US 12,343,884 B2
Robotic assembly instruction generation from a video
Kumar Abhinav, Hazaribag (IN); Alpana Dubey, Bangalore (IN); Shubhashis Sengupta, Bangalore (IN); Suma Mani Kuriakose, Mumbai (IN); Priyanshu Abhijit Barua, Pune (IN); and Piyush Goenka, Bangalore (IN)
Assigned to Accenture Global Solutions Limited, Dublin (IE)
Filed by Accenture Global Solutions Limited, Dublin (IE)
Filed on Sep. 21, 2022, as Appl. No. 17/950,021.
Prior Publication US 2024/0091948 A1, Mar. 21, 2024
Int. Cl. B25J 9/16 (2006.01); G06T 7/10 (2017.01)

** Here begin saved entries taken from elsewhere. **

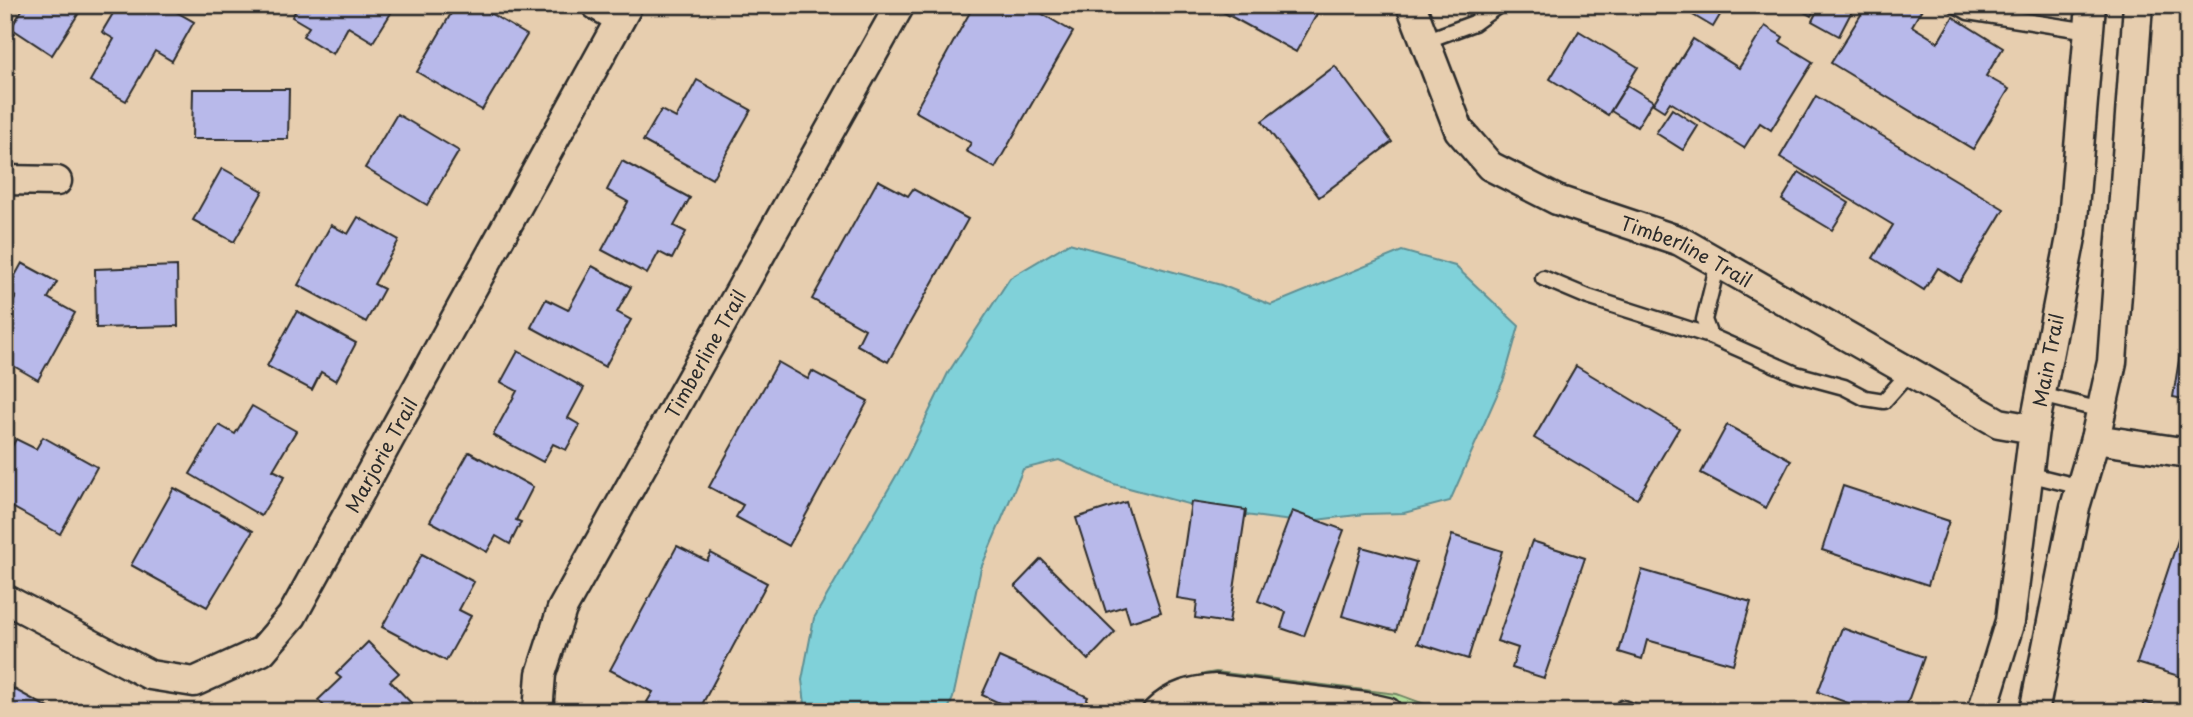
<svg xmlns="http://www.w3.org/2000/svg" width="2193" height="717" font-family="'Playpen Sans',sans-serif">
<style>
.green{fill:#b5df9c;stroke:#708564;stroke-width:2}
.water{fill:#80d1d9;stroke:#5e8f93;stroke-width:2}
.building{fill:#b8b9ea;stroke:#2b2b2b;stroke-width:2}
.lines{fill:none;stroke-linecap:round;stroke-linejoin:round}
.service-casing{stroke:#2b2b2b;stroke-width:19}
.minor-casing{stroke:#2b2b2b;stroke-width:33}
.service{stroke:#e7ceaf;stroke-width:14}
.minor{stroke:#e7ceaf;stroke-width:28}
.labels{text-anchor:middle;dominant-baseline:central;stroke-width:6;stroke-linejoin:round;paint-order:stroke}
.street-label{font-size:19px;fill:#2b2b2b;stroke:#e7ceaf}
</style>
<rect width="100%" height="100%" fill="#e7ceaf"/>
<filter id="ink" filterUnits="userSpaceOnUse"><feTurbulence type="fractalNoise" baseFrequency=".0143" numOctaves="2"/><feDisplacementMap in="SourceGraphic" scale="14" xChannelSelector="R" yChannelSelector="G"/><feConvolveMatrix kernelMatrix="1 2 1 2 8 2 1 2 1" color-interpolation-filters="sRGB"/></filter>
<g filter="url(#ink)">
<!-- green -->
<path class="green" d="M1216,672l181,22 49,18h-309c14,-21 55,-37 79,-40z"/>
<!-- water -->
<polygon class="water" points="1069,243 1221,285 1271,305 1402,251 1455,266 1519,326 1504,379 1450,501 1404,513 1365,514 1300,522 1214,511 1114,484 1059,460 1023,469 981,568 953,698 947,712 806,712 802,680 814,618 907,457 948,373 1010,278"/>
<!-- building -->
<g class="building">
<polygon points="25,5 84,5 52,55 11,28"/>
<polygon points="118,5 130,11 133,5 164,5 194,22 172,61 155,51 126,101 90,81 114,39 102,32"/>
<polygon points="299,5 396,5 373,42 348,27 333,54 303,36 309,27 292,17"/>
<polygon points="456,5 476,5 527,35 482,110 417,72"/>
<polygon points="974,5 1027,5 1073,32 995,168 966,151 971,143 915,111"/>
<polygon points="1210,5 1322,5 1296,52"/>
<polygon points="1676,5 1726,5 1713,27"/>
<polygon points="1791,5 1817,5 1811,16"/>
<polygon points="1820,5 1855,5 1839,36 1812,21"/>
<polygon points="1867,5 1875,5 1885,11 1888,5 1921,5 1923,7 1912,26 1938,42 1953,17 2003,48 1986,76 2009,89 1973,149 1831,63"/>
<polygon points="1765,26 1783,37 1780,42 1813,62 1771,130 1760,123 1744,148 1670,102 1664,111 1653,104 1693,39 1739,68"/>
<polygon points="1579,31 1638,67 1608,115 1550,79"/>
<polygon points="1335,66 1392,142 1319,197 1262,121"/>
<polygon points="697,80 751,110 712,179 643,141 661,110 676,118"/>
<polygon points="1627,85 1653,101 1637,127 1611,111"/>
<polygon points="193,89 289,89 288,139 192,139"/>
<polygon points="1816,96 2004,209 1960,282 1938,268 1924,290 1873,258 1893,225 1780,157"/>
<polygon points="1672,109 1698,126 1683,150 1656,133"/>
<polygon points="397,114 459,151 427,205 365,168"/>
<polygon points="622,161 690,198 674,226 686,232 672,259 659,252 647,274 602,250 628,202 607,190"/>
<polygon points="222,168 263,191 234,242 193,220"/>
<polygon points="1799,172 1849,203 1832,230 1782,200"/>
<polygon points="878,180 908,196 913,189 968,219 888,362 857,345 865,329 812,299"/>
<polygon points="358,217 399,240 374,284 384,289 366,322 298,285 331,225 348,234"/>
<polygon points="22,263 57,282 48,298 75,313 38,380 5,361 5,316 16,297 6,292"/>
<polygon points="177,266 178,326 96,328 95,269"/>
<polygon points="592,266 631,287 617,312 631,320 605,367 531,327 546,299 568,310"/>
<polygon points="2188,304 2188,400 2173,397"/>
<polygon points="297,311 356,343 336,381 321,372 312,390 267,366"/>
<polygon points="518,351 584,388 568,418 580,425 566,450 553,444 543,462 493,435 517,391 501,382"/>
<polygon points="778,362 808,379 812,371 868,401 789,546 736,517 743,505 709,487"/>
<polygon points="1576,366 1679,428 1637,499 1534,438"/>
<polygon points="252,406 296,431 273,470 285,476 261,516 190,474 219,425 235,434"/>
<polygon points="1727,425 1791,460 1766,508 1701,473"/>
<polygon points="43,437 97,467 60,534 5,503 5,459 16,439 36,449"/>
<polygon points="469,452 533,487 516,520 521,522 510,544 496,536 487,552 430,521"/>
<polygon points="1843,486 1949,521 1928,585 1822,550"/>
<polygon points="174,488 253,531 207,607 131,565"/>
<polygon points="1126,502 1161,612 1130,622 1125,606 1106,612 1076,518"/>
<polygon points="1191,502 1246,510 1229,623 1195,618 1197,601 1177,598"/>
<polygon points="1292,511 1344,530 1304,636 1281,628 1286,612 1258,601"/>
<polygon points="2186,516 2188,516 2188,679 2137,663"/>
<polygon points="1452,535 1502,551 1468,659 1418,643"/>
<polygon points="1532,541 1585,558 1544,678 1512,668 1518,648 1497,641"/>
<polygon points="677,546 707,561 711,553 767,583 698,712 665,712 647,702 653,692 610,670"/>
<polygon points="1362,547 1416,562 1396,631 1342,616"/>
<polygon points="422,554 474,582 459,610 471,616 446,661 382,627"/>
<polygon points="1041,559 1115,632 1088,660 1015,586"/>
<polygon points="1642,570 1751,602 1733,664 1647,640 1642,659 1619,652"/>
<polygon points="1842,628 1924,657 1904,712 1872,712 1818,692"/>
<polygon points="368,642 399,673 390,681 420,712 330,712 318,700 341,678 336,674"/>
<polygon points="999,657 1088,697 1081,712 1019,712 982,695"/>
<polygon points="12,688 56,712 5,712 5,701"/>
<polygon points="2144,702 2173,712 2140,712"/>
</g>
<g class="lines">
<defs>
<g id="service">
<polyline points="1956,5 1968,12 2089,31"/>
<polyline points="1425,41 1474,23 1499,5"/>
<polyline points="1718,263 1704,320 1710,336 1796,374 1844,387 1865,398 1884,401 1909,373"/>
<polyline points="1543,278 1588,297 1710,336"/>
<polyline points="2041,395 2101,410"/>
<polyline points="2028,474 2081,487"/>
<polyline points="1622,712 1623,708 1634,712"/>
</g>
<g id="minor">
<polyline points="596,5 620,19"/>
<path id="s1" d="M1411,5l48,125 31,36 67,34 123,41 319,182 35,6"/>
<polyline points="5,180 57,181"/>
<polyline points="2095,439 2188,453"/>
<path id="s2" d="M5,599l145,76 44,7 68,-31 30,-35 336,-611"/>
<path id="s3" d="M538,712l3,-38 21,-65 338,-604"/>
<path d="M1157,712c17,-17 36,-21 59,-23l149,18 22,5"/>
<path id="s4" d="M1982,712l28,-91 24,-192 38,-197 19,-227"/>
<polyline points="2034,712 2075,507 2095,439 2112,362 2138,5"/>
</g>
</defs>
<!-- service casing -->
<use href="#service" class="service-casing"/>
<!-- minor casing -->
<use href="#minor" class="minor-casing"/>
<!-- service -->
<use href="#service" class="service"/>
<!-- minor -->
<use href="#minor" class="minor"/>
</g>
</g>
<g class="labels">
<!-- street labels -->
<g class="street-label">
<text stroke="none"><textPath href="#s1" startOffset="396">Timberline Trail</textPath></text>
<text stroke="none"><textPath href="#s3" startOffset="399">Timberline Trail</textPath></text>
<text stroke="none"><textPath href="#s4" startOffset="359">Main Trail</textPath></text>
<text stroke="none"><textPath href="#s2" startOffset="513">Marjorie Trail</textPath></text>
</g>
</g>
<!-- margin -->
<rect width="2193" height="717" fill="none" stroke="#e7ceaf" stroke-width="28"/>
<rect x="14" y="14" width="2165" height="689" fill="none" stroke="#2b2b2b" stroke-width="2.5" filter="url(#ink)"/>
</svg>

CPC B25J 9/1697 (2013.01) [B25J 9/1661 (2013.01); G06T 7/10 (2017.01); G06T 2207/10024 (2013.01); G06T 2207/10028 (2013.01)] 17 Claims
OG exemplary drawing
 
1. A method, comprising:
receiving a video that encodes a plurality of frames associated with assembly of an object from a plurality of sub-objects;
determining spatio-temporal features based on the plurality of frames;
identifying a plurality of actions represented in the video based on the spatio-temporal features;
mapping the plurality of actions to the plurality of sub-objects to generate an assembly plan based on the video;
combining output from a point cloud model and output from a color embedding model to generate a plurality of sets of coordinates corresponding to the plurality of sub-objects, wherein each set of coordinates corresponds to a respective action of the plurality of actions;
performing object segmentation to estimate a plurality of grip points and a plurality of widths corresponding to the plurality of sub-objects; and
generating instructions, for one or more robotic machines for each action of the plurality of actions, based on the assembly plan, the plurality of sets of coordinates, the plurality of grip points, and the plurality of widths,
wherein combining the output from the point cloud model and the output from the color embedding model comprises:
generating a pixel-wise dense fusion matrix using the output from the point cloud model and the output from the color embedding model; and
generating global features based on pooling the output from the point cloud model and the output from the color embedding model,
wherein one of the plurality of sets of coordinates corresponding to one of the plurality of sub-objects is calculated based on the pixel-wise dense fusion matrix and the global features.